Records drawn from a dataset
****************
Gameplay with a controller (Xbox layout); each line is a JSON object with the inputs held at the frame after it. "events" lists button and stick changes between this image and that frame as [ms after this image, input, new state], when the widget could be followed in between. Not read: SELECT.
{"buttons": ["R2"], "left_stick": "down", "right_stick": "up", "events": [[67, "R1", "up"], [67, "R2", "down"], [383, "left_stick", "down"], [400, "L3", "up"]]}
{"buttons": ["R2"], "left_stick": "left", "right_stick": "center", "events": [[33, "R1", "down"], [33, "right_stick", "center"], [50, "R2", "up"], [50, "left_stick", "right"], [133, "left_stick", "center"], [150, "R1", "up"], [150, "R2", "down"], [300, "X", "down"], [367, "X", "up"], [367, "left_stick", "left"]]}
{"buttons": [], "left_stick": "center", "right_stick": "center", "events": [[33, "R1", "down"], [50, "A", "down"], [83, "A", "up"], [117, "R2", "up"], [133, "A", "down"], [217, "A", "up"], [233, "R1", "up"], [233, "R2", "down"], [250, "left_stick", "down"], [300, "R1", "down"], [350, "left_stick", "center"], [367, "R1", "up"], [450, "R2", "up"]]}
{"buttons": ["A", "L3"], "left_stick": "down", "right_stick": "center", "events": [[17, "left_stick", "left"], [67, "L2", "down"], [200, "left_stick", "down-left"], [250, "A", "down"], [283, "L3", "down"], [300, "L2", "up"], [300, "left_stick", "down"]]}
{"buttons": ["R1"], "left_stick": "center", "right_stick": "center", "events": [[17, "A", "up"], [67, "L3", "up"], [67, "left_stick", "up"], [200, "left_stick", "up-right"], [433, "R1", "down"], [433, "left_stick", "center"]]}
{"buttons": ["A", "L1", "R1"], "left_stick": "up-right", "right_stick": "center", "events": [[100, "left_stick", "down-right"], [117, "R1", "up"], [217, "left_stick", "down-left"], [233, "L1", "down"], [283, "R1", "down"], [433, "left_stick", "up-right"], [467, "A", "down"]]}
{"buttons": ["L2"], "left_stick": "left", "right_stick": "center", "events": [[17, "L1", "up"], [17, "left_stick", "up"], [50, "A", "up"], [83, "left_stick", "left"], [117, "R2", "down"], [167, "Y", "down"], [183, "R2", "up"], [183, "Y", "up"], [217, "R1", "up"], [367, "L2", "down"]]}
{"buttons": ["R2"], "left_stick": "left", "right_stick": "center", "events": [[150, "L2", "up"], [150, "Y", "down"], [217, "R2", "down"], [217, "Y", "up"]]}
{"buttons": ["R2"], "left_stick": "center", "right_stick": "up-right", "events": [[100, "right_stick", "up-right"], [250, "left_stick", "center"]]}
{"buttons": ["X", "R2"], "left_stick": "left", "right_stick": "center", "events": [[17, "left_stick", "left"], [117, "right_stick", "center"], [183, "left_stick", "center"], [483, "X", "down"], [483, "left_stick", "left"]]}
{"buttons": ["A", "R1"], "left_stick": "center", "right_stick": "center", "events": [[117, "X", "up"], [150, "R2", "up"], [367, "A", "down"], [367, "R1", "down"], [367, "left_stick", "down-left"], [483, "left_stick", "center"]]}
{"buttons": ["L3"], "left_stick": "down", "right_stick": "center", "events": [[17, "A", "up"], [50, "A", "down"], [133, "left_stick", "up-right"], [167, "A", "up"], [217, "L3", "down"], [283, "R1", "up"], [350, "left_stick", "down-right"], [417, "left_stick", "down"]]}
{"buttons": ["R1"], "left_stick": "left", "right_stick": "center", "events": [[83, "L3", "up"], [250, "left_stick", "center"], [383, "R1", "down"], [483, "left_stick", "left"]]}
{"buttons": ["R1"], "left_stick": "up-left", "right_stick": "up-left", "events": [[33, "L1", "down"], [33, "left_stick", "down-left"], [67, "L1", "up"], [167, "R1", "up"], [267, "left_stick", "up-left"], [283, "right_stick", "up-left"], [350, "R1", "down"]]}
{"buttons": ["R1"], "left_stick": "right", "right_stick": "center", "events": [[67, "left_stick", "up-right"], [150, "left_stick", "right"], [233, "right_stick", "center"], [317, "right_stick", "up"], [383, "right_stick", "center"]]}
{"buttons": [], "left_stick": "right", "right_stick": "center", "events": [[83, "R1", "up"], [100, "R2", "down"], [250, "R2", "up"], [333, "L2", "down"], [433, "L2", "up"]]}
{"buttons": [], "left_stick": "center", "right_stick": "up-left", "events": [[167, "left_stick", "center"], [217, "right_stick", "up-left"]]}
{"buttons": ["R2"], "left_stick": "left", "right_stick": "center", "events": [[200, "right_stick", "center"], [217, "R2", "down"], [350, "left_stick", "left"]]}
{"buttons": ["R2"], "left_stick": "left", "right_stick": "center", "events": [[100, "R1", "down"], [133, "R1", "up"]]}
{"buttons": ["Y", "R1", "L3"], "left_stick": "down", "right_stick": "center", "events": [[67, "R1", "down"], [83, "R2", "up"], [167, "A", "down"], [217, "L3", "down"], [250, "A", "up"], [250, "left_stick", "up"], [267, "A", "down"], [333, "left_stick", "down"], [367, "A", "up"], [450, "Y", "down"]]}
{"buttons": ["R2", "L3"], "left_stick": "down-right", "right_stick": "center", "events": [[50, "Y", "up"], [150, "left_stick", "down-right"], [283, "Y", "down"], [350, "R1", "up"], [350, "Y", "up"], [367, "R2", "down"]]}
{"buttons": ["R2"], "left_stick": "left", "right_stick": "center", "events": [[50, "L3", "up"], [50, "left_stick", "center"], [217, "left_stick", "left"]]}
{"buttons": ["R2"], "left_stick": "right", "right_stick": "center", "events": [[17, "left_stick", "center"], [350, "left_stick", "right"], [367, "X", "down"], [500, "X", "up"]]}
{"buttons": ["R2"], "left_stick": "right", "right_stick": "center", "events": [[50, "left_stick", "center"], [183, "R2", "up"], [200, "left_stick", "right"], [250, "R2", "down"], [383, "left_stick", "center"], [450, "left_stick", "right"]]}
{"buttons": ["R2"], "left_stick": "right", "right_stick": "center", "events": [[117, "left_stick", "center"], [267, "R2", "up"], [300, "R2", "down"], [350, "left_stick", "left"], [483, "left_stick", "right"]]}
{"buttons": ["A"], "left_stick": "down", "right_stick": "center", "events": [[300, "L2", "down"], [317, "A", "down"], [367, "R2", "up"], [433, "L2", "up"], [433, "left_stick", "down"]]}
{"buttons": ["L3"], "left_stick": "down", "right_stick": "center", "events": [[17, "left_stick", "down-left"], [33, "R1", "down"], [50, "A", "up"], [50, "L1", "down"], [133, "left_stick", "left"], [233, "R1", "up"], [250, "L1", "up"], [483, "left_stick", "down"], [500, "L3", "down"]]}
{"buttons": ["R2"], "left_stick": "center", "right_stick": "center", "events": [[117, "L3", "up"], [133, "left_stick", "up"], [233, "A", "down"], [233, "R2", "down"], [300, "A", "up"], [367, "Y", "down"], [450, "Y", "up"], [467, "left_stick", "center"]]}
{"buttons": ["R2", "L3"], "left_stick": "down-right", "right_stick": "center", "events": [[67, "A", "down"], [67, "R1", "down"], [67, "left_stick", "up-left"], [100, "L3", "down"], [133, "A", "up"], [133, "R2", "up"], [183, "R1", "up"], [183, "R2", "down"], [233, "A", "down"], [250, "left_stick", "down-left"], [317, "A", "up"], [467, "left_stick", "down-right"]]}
****************
■ What to do: Return the records above verbatim, in their entirety.

■ Problem solution:
Gameplay with a controller (Xbox layout); each line is a JSON object with the inputs held at the frame after it. "events" lists button and stick changes between this image and that frame as [ms after this image, input, new state], when the widget could be followed in between. Not read: SELECT.
{"buttons": ["R2"], "left_stick": "down", "right_stick": "up", "events": [[67, "R1", "up"], [67, "R2", "down"], [383, "left_stick", "down"], [400, "L3", "up"]]}
{"buttons": ["R2"], "left_stick": "left", "right_stick": "center", "events": [[33, "R1", "down"], [33, "right_stick", "center"], [50, "R2", "up"], [50, "left_stick", "right"], [133, "left_stick", "center"], [150, "R1", "up"], [150, "R2", "down"], [300, "X", "down"], [367, "X", "up"], [367, "left_stick", "left"]]}
{"buttons": [], "left_stick": "center", "right_stick": "center", "events": [[33, "R1", "down"], [50, "A", "down"], [83, "A", "up"], [117, "R2", "up"], [133, "A", "down"], [217, "A", "up"], [233, "R1", "up"], [233, "R2", "down"], [250, "left_stick", "down"], [300, "R1", "down"], [350, "left_stick", "center"], [367, "R1", "up"], [450, "R2", "up"]]}
{"buttons": ["A", "L3"], "left_stick": "down", "right_stick": "center", "events": [[17, "left_stick", "left"], [67, "L2", "down"], [200, "left_stick", "down-left"], [250, "A", "down"], [283, "L3", "down"], [300, "L2", "up"], [300, "left_stick", "down"]]}
{"buttons": ["R1"], "left_stick": "center", "right_stick": "center", "events": [[17, "A", "up"], [67, "L3", "up"], [67, "left_stick", "up"], [200, "left_stick", "up-right"], [433, "R1", "down"], [433, "left_stick", "center"]]}
{"buttons": ["A", "L1", "R1"], "left_stick": "up-right", "right_stick": "center", "events": [[100, "left_stick", "down-right"], [117, "R1", "up"], [217, "left_stick", "down-left"], [233, "L1", "down"], [283, "R1", "down"], [433, "left_stick", "up-right"], [467, "A", "down"]]}
{"buttons": ["L2"], "left_stick": "left", "right_stick": "center", "events": [[17, "L1", "up"], [17, "left_stick", "up"], [50, "A", "up"], [83, "left_stick", "left"], [117, "R2", "down"], [167, "Y", "down"], [183, "R2", "up"], [183, "Y", "up"], [217, "R1", "up"], [367, "L2", "down"]]}
{"buttons": ["R2"], "left_stick": "left", "right_stick": "center", "events": [[150, "L2", "up"], [150, "Y", "down"], [217, "R2", "down"], [217, "Y", "up"]]}
{"buttons": ["R2"], "left_stick": "center", "right_stick": "up-right", "events": [[100, "right_stick", "up-right"], [250, "left_stick", "center"]]}
{"buttons": ["X", "R2"], "left_stick": "left", "right_stick": "center", "events": [[17, "left_stick", "left"], [117, "right_stick", "center"], [183, "left_stick", "center"], [483, "X", "down"], [483, "left_stick", "left"]]}
{"buttons": ["A", "R1"], "left_stick": "center", "right_stick": "center", "events": [[117, "X", "up"], [150, "R2", "up"], [367, "A", "down"], [367, "R1", "down"], [367, "left_stick", "down-left"], [483, "left_stick", "center"]]}
{"buttons": ["L3"], "left_stick": "down", "right_stick": "center", "events": [[17, "A", "up"], [50, "A", "down"], [133, "left_stick", "up-right"], [167, "A", "up"], [217, "L3", "down"], [283, "R1", "up"], [350, "left_stick", "down-right"], [417, "left_stick", "down"]]}
{"buttons": ["R1"], "left_stick": "left", "right_stick": "center", "events": [[83, "L3", "up"], [250, "left_stick", "center"], [383, "R1", "down"], [483, "left_stick", "left"]]}
{"buttons": ["R1"], "left_stick": "up-left", "right_stick": "up-left", "events": [[33, "L1", "down"], [33, "left_stick", "down-left"], [67, "L1", "up"], [167, "R1", "up"], [267, "left_stick", "up-left"], [283, "right_stick", "up-left"], [350, "R1", "down"]]}
{"buttons": ["R1"], "left_stick": "right", "right_stick": "center", "events": [[67, "left_stick", "up-right"], [150, "left_stick", "right"], [233, "right_stick", "center"], [317, "right_stick", "up"], [383, "right_stick", "center"]]}
{"buttons": [], "left_stick": "right", "right_stick": "center", "events": [[83, "R1", "up"], [100, "R2", "down"], [250, "R2", "up"], [333, "L2", "down"], [433, "L2", "up"]]}
{"buttons": [], "left_stick": "center", "right_stick": "up-left", "events": [[167, "left_stick", "center"], [217, "right_stick", "up-left"]]}
{"buttons": ["R2"], "left_stick": "left", "right_stick": "center", "events": [[200, "right_stick", "center"], [217, "R2", "down"], [350, "left_stick", "left"]]}
{"buttons": ["R2"], "left_stick": "left", "right_stick": "center", "events": [[100, "R1", "down"], [133, "R1", "up"]]}
{"buttons": ["Y", "R1", "L3"], "left_stick": "down", "right_stick": "center", "events": [[67, "R1", "down"], [83, "R2", "up"], [167, "A", "down"], [217, "L3", "down"], [250, "A", "up"], [250, "left_stick", "up"], [267, "A", "down"], [333, "left_stick", "down"], [367, "A", "up"], [450, "Y", "down"]]}
{"buttons": ["R2", "L3"], "left_stick": "down-right", "right_stick": "center", "events": [[50, "Y", "up"], [150, "left_stick", "down-right"], [283, "Y", "down"], [350, "R1", "up"], [350, "Y", "up"], [367, "R2", "down"]]}
{"buttons": ["R2"], "left_stick": "left", "right_stick": "center", "events": [[50, "L3", "up"], [50, "left_stick", "center"], [217, "left_stick", "left"]]}
{"buttons": ["R2"], "left_stick": "right", "right_stick": "center", "events": [[17, "left_stick", "center"], [350, "left_stick", "right"], [367, "X", "down"], [500, "X", "up"]]}
{"buttons": ["R2"], "left_stick": "right", "right_stick": "center", "events": [[50, "left_stick", "center"], [183, "R2", "up"], [200, "left_stick", "right"], [250, "R2", "down"], [383, "left_stick", "center"], [450, "left_stick", "right"]]}
{"buttons": ["R2"], "left_stick": "right", "right_stick": "center", "events": [[117, "left_stick", "center"], [267, "R2", "up"], [300, "R2", "down"], [350, "left_stick", "left"], [483, "left_stick", "right"]]}
{"buttons": ["A"], "left_stick": "down", "right_stick": "center", "events": [[300, "L2", "down"], [317, "A", "down"], [367, "R2", "up"], [433, "L2", "up"], [433, "left_stick", "down"]]}
{"buttons": ["L3"], "left_stick": "down", "right_stick": "center", "events": [[17, "left_stick", "down-left"], [33, "R1", "down"], [50, "A", "up"], [50, "L1", "down"], [133, "left_stick", "left"], [233, "R1", "up"], [250, "L1", "up"], [483, "left_stick", "down"], [500, "L3", "down"]]}
{"buttons": ["R2"], "left_stick": "center", "right_stick": "center", "events": [[117, "L3", "up"], [133, "left_stick", "up"], [233, "A", "down"], [233, "R2", "down"], [300, "A", "up"], [367, "Y", "down"], [450, "Y", "up"], [467, "left_stick", "center"]]}
{"buttons": ["R2", "L3"], "left_stick": "down-right", "right_stick": "center", "events": [[67, "A", "down"], [67, "R1", "down"], [67, "left_stick", "up-left"], [100, "L3", "down"], [133, "A", "up"], [133, "R2", "up"], [183, "R1", "up"], [183, "R2", "down"], [233, "A", "down"], [250, "left_stick", "down-left"], [317, "A", "up"], [467, "left_stick", "down-right"]]}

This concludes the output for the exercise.